Папа и все римское духовенство совершили торжественно отпевание усопшего. Мефо-дий желал по завещанию матери перенести на родину тело любимого брата, но римское духовенство умоляло папу не допустить этого, и блаженный Кирилл был похоронен в церкви святого Климента, близ обретенных им мощей. Множество духовенства и народа сопровождало прах великого учителя славян до места его упокоения. Его мощи и поныне находятся в Риме, в древней церкви святого Климента.
Уже почти два года славяне были лишены своих учителей. Князь Коцел отправил в Рим послов, чтобы просить папу отпустить Мефодия. Адриан II отвечал: «Не тебе одному, но и всем тем славянским странам посылаю учителя от Бога и от святого апостола Петра».

## Исходные данные
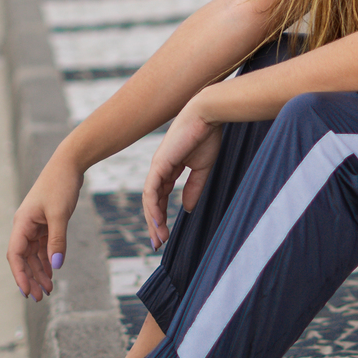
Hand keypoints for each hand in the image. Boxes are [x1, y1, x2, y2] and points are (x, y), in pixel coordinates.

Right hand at [7, 156, 82, 301]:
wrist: (69, 164)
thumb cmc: (61, 185)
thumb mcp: (60, 215)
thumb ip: (57, 241)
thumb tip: (56, 266)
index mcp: (22, 222)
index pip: (16, 254)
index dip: (20, 275)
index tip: (26, 292)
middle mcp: (24, 225)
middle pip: (23, 258)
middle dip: (31, 278)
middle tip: (40, 297)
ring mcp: (34, 224)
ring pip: (33, 254)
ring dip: (40, 271)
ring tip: (48, 290)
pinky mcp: (45, 222)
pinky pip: (43, 246)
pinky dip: (47, 259)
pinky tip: (53, 271)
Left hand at [143, 104, 222, 249]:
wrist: (206, 114)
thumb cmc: (206, 135)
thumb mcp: (201, 168)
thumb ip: (194, 187)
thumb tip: (186, 208)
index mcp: (169, 168)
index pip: (160, 197)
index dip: (162, 216)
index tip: (165, 235)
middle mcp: (160, 169)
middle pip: (152, 202)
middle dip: (154, 224)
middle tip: (158, 244)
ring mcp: (158, 166)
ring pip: (150, 200)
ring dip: (153, 220)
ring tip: (159, 238)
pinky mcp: (159, 164)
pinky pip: (152, 190)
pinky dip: (153, 207)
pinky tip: (158, 222)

## Задание A
Ответьте по отрывку о Кирилле и Мефодии:
(i) В какой церкви похоронили Кирилла?
(ii) Сколько времени славяне были без своих учителей?
(iii) Зачем князь Коцел отправил послов в Рим?
## Задание B
Замените в отрывке о Кирилле и Мефодии «римское духовенство» на «местное духовенство» и перепишите часть, начиная со слов «Папа и все римское» и заканчивая словами «церкви святого Климента.».

## Ответ A
(i) В церкви святого Климента в Риме, рядом с мощами, которые он обрел.
(ii) Почти два года.
(iii) Чтобы попросить папу отпустить Мефодия.

## Ответ B
Папа и все местное духовенство совершили торжественно отпевание усопшего. Мефо-дий желал по завещанию матери перенести на родину тело любимого брата, но местное духовенство умоляло папу не допустить этого, и блаженный Кирилл был похоронен в церкви святого Климента, близ обретенных им мощей. Множество духовенства и народа сопровождало прах великого учителя славян до места его упокоения. Его мощи и поныне находятся в Риме, в древней церкви святого Климента.